WHAT THE TASK ASKS: Quote the records exactly, starting at the first line and stopping after the line with "Rendered at 2001 by 1125 pixels."; skip the pictures.

Saved entries
::::::::::

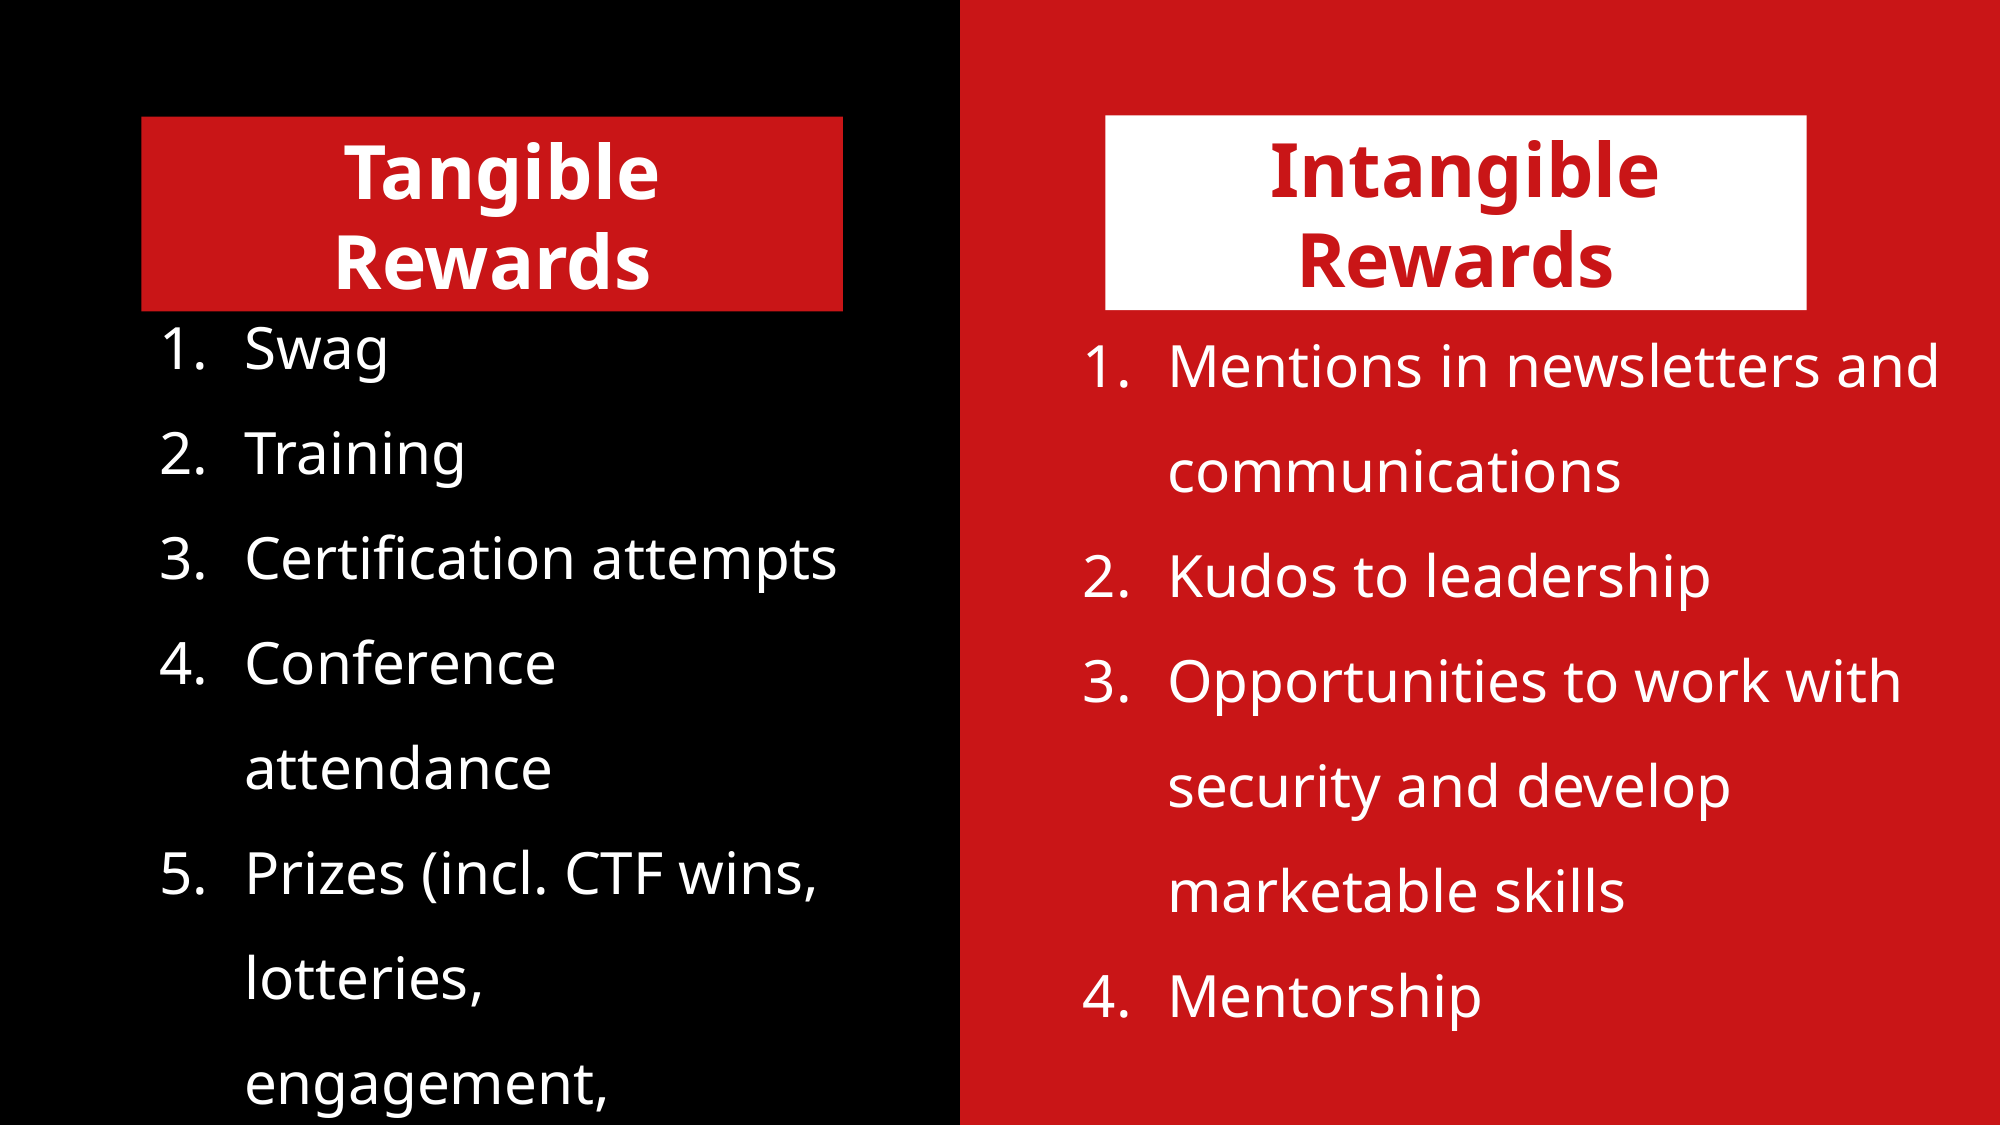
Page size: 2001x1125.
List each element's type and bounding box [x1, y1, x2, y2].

text_box [1067, 115, 1976, 1033]
text_box [141, 116, 859, 1016]
text_box [959, 0, 2000, 1125]
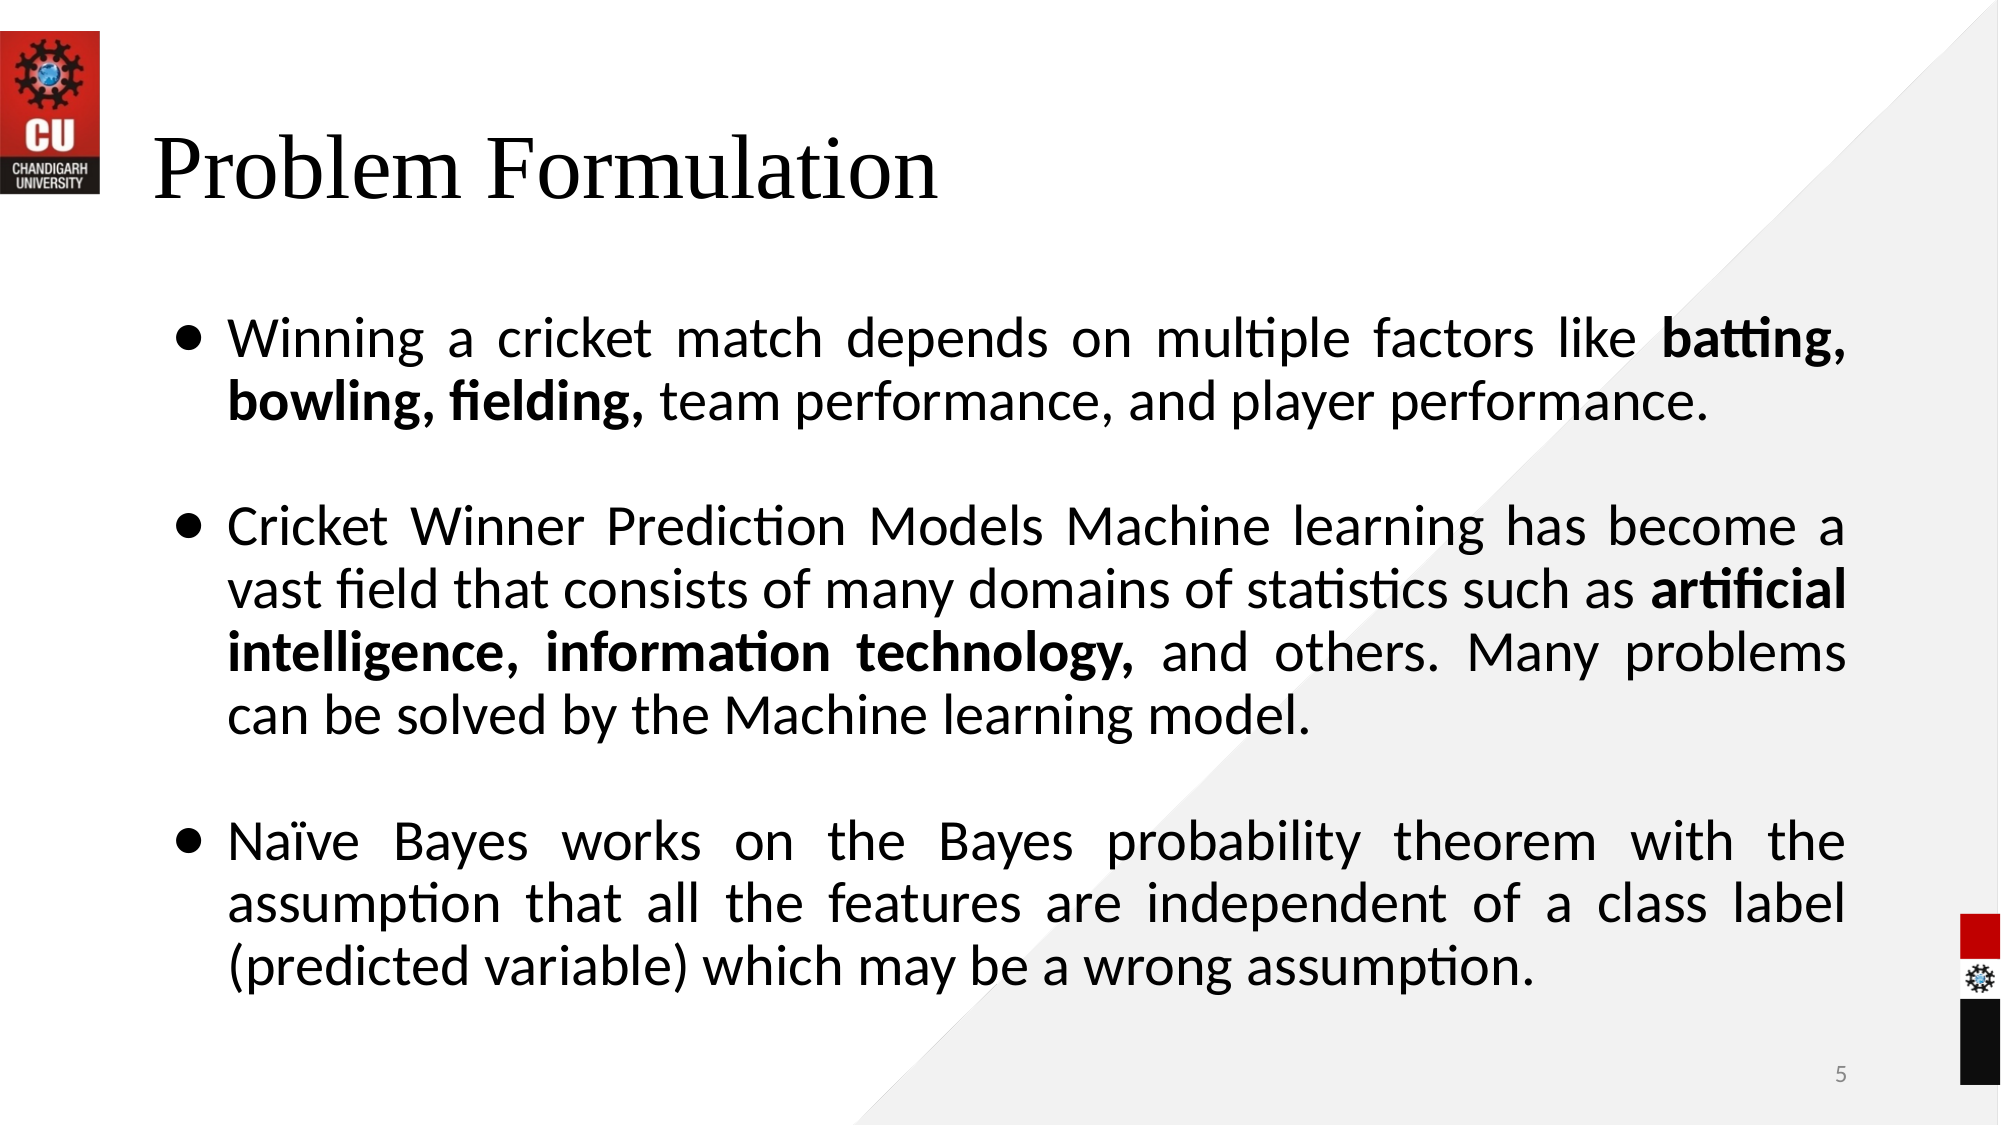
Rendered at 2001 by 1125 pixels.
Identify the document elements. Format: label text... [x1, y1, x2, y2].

title Problem Formulation [137, 59, 1863, 278]
slide_number 5 [1412, 1042, 1863, 1103]
list Winning a cricket match depends on multiple factors like batting, bowling, fielding, team performance, and player performance. Cricket Winner Prediction Models Machine learning has become a vast field that consists of many domains of statistics such as artificial intelligence, information technology, and others. Many problems can be solved by the Machine learning model. Naïve Bayes works on the Bayes probability theorem with the assumption that all the features are independent of a class label (predicted variable) which may be a wrong assumption. [137, 299, 1863, 1084]
picture [0, 0, 2001, 1125]
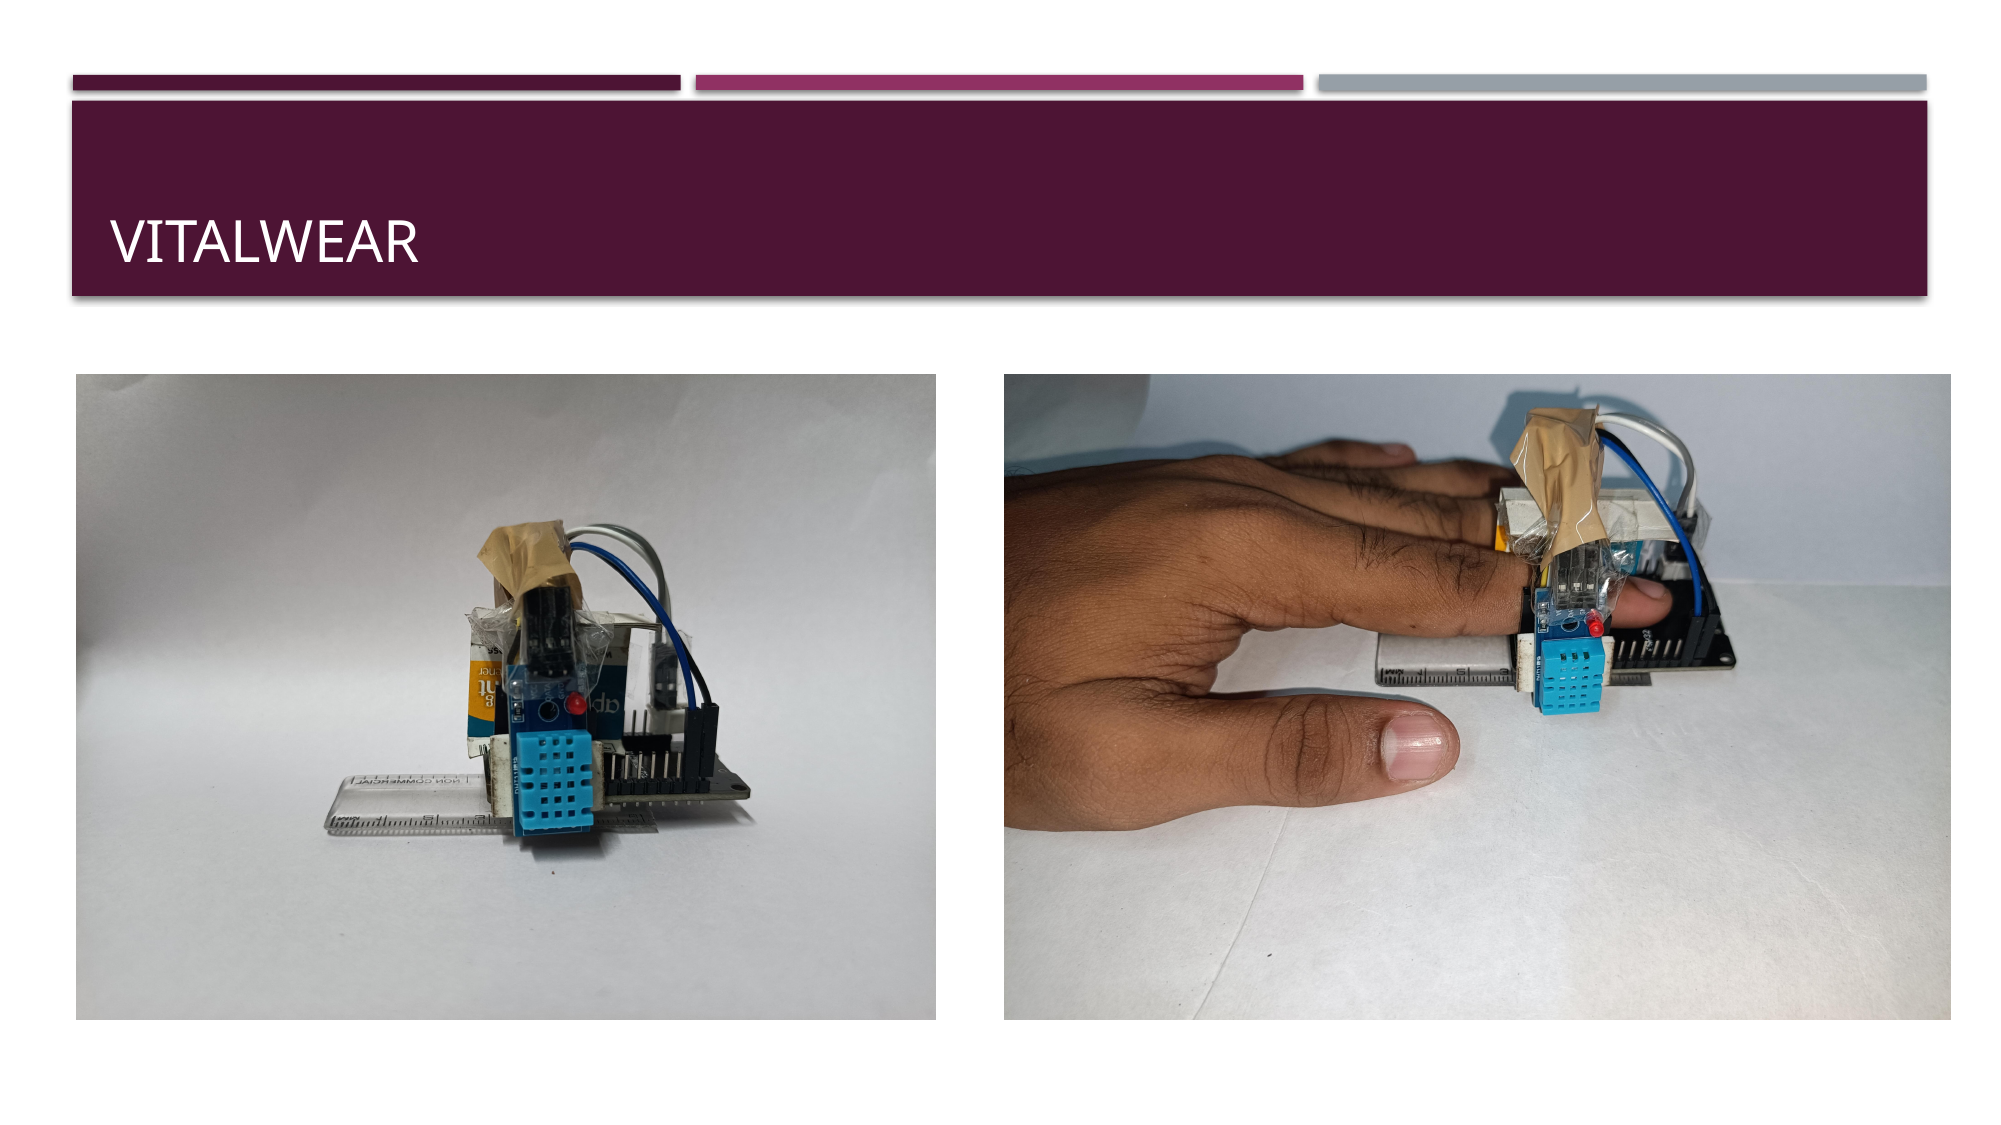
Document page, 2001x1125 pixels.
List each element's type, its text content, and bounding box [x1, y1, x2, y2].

title vitalwear [95, 115, 1905, 282]
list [75, 373, 937, 1021]
picture [1003, 373, 1951, 1021]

::::::::::

TASK SOLUTION:
Page size: 2001x1125.
List each element's type and bounding box [x1, y1, x2, y2].

text_box [1067, 115, 1976, 1033]
text_box [141, 116, 859, 1016]
text_box [959, 0, 2000, 1125]
Rendered at 2001 by 1125 pixels.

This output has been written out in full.